| Aim |
Render the stretch from the start of the lines below through the line containing "Response: **8:28**" as a JSON list of strings, one per line, skipping blank lines. Leave the pictures out.

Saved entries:
┌──

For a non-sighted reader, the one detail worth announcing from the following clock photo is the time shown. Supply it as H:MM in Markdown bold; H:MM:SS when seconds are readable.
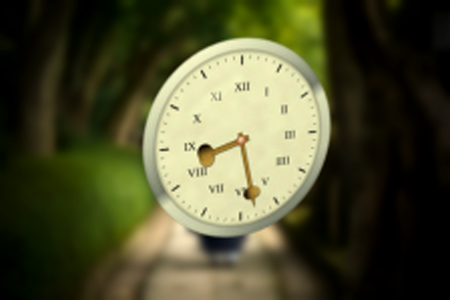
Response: **8:28**
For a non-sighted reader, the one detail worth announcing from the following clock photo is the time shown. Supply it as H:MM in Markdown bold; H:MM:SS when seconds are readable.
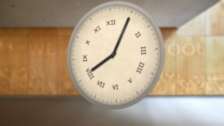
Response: **8:05**
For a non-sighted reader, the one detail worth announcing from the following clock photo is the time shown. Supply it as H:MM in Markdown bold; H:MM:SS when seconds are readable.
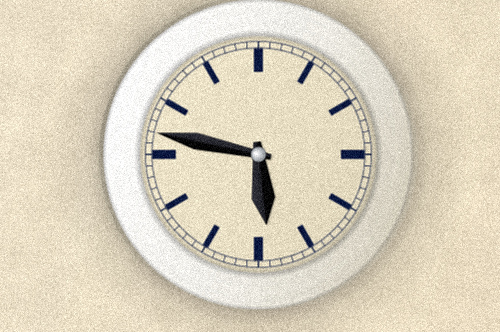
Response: **5:47**
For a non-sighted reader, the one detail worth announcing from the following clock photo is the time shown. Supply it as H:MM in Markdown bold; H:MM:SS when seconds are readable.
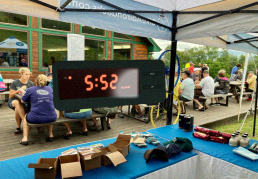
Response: **5:52**
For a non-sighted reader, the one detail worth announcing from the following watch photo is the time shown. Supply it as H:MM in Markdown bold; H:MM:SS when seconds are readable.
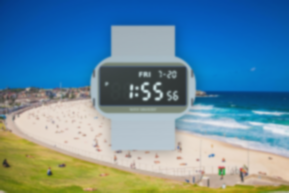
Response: **1:55**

└──

| Completed exercise |
[
  "For a non-sighted reader, the one detail worth announcing from the following clock photo is the time shown. Supply it as H:MM in Markdown bold; H:MM:SS when seconds are readable.",
  "Response: **8:28**"
]